§ What is being asked: Look through the material beneath and copy each line with the word "assign".

§ Supplied records:
+ + + + +

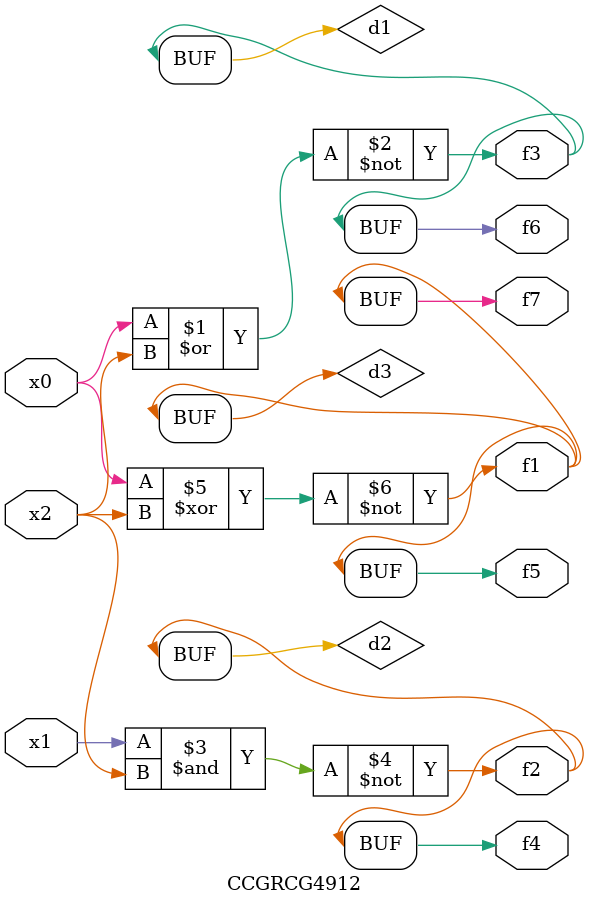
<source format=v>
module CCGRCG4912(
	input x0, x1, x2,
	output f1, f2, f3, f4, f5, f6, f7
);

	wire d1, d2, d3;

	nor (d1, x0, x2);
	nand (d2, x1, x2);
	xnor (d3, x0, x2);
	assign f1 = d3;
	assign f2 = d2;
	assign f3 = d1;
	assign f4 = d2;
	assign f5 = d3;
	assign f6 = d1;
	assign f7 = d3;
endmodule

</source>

+ + + + +

§ Solved exercise:
	assign f1 = d3;
	assign f2 = d2;
	assign f3 = d1;
	assign f4 = d2;
	assign f5 = d3;
	assign f6 = d1;
	assign f7 = d3;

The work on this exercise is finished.